Currently the main purpose of the substrate-api-client is to use it as a library from within another software component. Specifically it assumes, that the storage of the keys (used for the transactions) is taken care of in the software using the api-client. For certain usecases this is insufficient, especially when the command-line-interface (CLI) is used to make transactions. We want to extend the current implementation by adding the possibility to use keys, that are stored with encryption, and in a second step also two-factor-authentication.

Current situation

The api client offers a keystore that stores the keypair into an object and to write that object to a file. The users have to handle the file themselves. The integritee worker for example (https://github.com/integritee-network/worker) makes use of it. However, other users should have the possibility to store their keypair in a more convenient way.

Currently the user has to set the private key which is stored in the application state and loaded from there for signing the extrinsic:

seq_current drawio

Password Protection

We want a wallet that stores the keys in a file and takes over the file handling and encryption.

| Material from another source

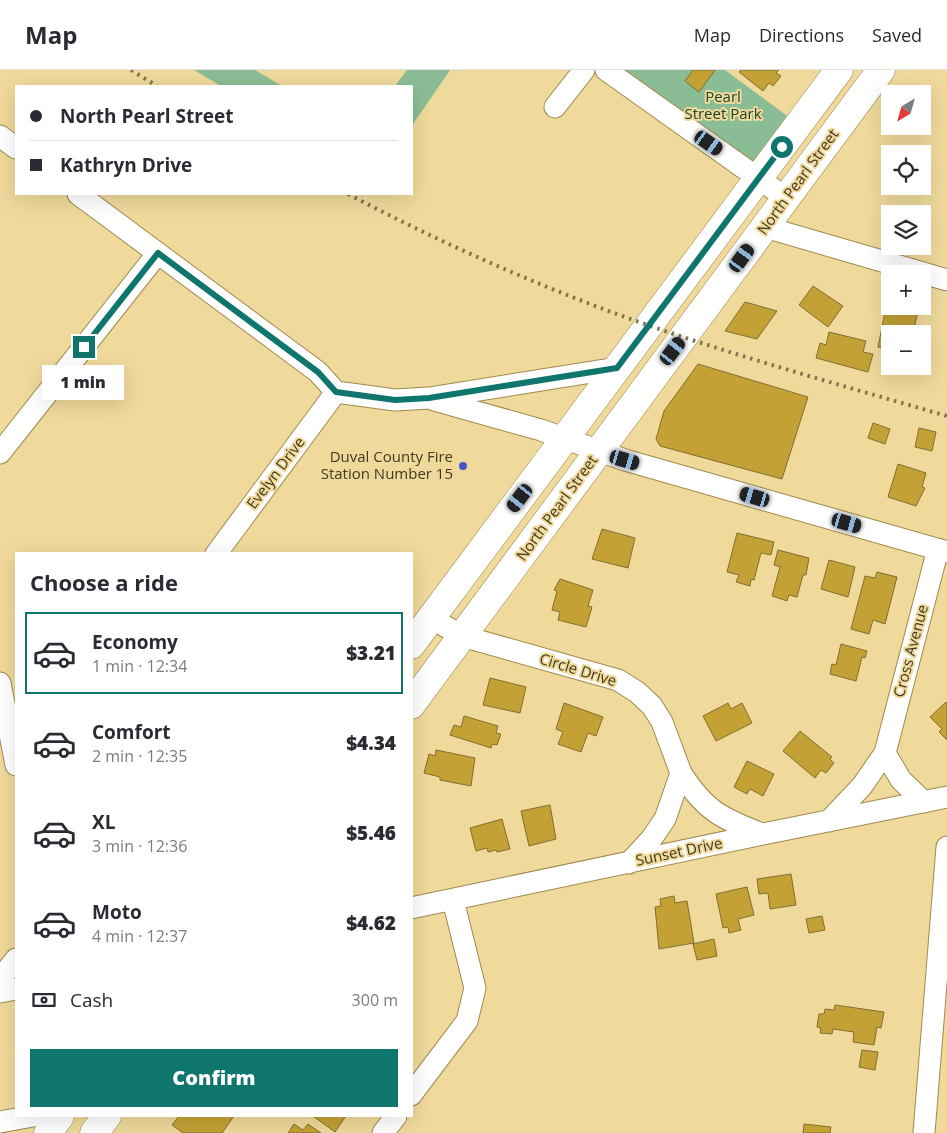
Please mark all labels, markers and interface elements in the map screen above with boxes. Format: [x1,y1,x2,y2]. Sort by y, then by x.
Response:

In a first step we store a password protected private key in a file. The ssh private key works as an example.

seq_new drawio

Encryption with 2nd Factor

2FA

In a second step we enhance the password protection of the private key by a second factor from the Yubikey. There is a library for RUST: https://crates.io/crates/yubico.

There are 2 possibilities:

1. Use a symmetric key to encrypt and decrypt the private key with the Yubikey.

key storage

_sec_encrypt_stor drawio

key usage

sec_encrypt_usage drawio

2. Store the private key on the Yubikey. This means that we do not need the local storage anymore. 

key storage

sec_yubikey_store drawio

key usage

sec_yubikey_usage drawio

Miscellaneous

Private key encryption

For the encryption we use substrate's primitives in crypto.rs. The protected key will be stored in a file. The plan is to use the same encryption algorithm, as currently.

Private key in state 

If we keep the private key in the state of the software, it could be read from the RAM by a local attacker. To prevent this, we use the Rust library Secret to manage the key from within our software.